Fathers also need to officially notify their employers if they wish to take paternity leave at least 15 weeks before the week the baby is expected by confirming in writing the baby's due date, when the leave will commence and whether it is for one or two weeks. Paternity leave must end within 56 days of the birth date.
There is very low take-up of shared parental leave in the UK (my husband and I didn't use it either), however, where eligibility criteria are met, because a mother must take at least two weeks' compulsory maternity leave after the birth she can create up to 50 weeks' shared parental leave and up to 37 weeks' statutory parental pay for her and / or her partner.
While on maternity leave employees continue to build up their holiday entitlements. Many employers allow employees to add all of their annual leave on to the beginning or end of the maternity period and I chose to do this, benefiting from 3 weeks at home before the birth of my baby.
Keeping in touch with your employer during maternity leave is optional but I chose to pop in to the office from time to time. Employees may use up to 10 "keep in touch" days to work during maternity leave without impacting their right to maternity pay. The work and pay undertaken during these days should be agreed between the employer and the employee prior to going in to work. Keep in touch days are a great opportunity to attend training, staff meetings or return back to work gradually.

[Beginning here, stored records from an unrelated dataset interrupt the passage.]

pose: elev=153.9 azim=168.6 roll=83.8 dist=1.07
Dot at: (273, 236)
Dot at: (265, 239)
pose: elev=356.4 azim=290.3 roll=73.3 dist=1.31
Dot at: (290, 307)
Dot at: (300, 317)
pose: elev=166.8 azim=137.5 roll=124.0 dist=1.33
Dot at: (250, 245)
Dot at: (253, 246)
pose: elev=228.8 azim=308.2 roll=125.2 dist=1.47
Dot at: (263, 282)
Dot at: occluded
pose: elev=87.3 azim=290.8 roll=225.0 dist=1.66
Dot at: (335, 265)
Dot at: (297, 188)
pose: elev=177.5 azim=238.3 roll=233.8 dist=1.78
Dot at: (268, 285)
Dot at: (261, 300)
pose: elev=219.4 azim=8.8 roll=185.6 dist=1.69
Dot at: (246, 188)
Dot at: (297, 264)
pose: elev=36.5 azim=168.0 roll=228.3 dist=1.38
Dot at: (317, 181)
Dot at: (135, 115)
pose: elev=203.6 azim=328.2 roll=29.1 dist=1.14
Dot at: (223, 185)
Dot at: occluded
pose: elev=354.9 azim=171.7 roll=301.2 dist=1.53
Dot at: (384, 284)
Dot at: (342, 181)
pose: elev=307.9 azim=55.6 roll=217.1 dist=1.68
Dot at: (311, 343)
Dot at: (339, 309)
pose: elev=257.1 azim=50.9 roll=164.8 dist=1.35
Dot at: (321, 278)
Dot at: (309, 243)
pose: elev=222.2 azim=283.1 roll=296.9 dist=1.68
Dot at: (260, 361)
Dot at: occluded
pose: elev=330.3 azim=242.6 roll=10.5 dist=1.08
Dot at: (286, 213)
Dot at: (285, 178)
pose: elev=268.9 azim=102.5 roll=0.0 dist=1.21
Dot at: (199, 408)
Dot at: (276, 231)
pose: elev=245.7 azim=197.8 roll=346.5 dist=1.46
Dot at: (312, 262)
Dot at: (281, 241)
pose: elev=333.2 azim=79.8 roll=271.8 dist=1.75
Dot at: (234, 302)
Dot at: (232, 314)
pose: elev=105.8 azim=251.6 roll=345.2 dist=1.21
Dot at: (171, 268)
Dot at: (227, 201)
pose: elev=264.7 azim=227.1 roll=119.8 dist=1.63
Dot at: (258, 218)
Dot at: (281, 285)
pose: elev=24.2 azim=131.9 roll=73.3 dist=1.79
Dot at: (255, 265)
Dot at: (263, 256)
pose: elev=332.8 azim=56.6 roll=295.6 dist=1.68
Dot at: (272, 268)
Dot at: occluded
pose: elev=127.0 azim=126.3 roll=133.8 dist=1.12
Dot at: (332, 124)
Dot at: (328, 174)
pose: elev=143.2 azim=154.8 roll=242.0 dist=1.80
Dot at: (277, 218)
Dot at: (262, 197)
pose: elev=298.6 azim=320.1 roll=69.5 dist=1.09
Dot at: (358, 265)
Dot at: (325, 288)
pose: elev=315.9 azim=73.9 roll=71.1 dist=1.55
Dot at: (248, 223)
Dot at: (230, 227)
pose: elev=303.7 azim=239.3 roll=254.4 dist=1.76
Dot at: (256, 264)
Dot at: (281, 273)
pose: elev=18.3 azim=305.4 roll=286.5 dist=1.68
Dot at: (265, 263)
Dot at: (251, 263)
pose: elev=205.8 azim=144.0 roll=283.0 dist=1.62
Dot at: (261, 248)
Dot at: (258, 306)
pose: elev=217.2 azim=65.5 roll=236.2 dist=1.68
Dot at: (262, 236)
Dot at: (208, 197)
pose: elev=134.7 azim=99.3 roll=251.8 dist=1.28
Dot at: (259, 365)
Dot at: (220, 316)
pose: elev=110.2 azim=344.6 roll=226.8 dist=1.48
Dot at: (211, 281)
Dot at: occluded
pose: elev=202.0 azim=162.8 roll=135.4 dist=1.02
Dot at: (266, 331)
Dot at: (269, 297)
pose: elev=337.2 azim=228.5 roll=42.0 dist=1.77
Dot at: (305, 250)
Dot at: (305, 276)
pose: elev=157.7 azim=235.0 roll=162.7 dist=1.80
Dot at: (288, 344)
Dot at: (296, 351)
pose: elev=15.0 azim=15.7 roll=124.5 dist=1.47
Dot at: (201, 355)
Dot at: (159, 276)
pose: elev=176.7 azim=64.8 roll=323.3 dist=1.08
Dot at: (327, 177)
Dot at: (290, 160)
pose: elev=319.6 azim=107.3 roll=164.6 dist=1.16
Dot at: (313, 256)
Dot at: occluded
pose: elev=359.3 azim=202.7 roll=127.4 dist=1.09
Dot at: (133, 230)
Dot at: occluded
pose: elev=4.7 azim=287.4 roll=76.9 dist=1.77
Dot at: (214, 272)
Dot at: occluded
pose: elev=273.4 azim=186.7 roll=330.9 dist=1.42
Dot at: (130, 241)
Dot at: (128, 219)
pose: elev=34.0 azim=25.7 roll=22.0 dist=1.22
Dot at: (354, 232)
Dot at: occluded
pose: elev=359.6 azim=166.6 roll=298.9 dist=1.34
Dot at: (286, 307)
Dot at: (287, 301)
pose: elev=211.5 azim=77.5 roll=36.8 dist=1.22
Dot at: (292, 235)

Returning to work full-time at the end of maternity leave isn't for everyone. And it wasn't for me. Eligible employees can request to work flexibly. This request triggers a 3 month decision period where the business case is considered. Since returning to work in January I transitioned from full-time work to 3.5 days a week, the probationary trial for this transition successfully concluded at the end of March.
As well as being legally entitled to paid time off for antenatal care; maternity leave and maternity pay (or maternity allowance depending on eligibility) pregnant employees are entitled to protection against unfair treatment, discrimination or dismissal. This includes being eligible for the same pay rises as other employees and being advised of promotion opportunities during maternity leave.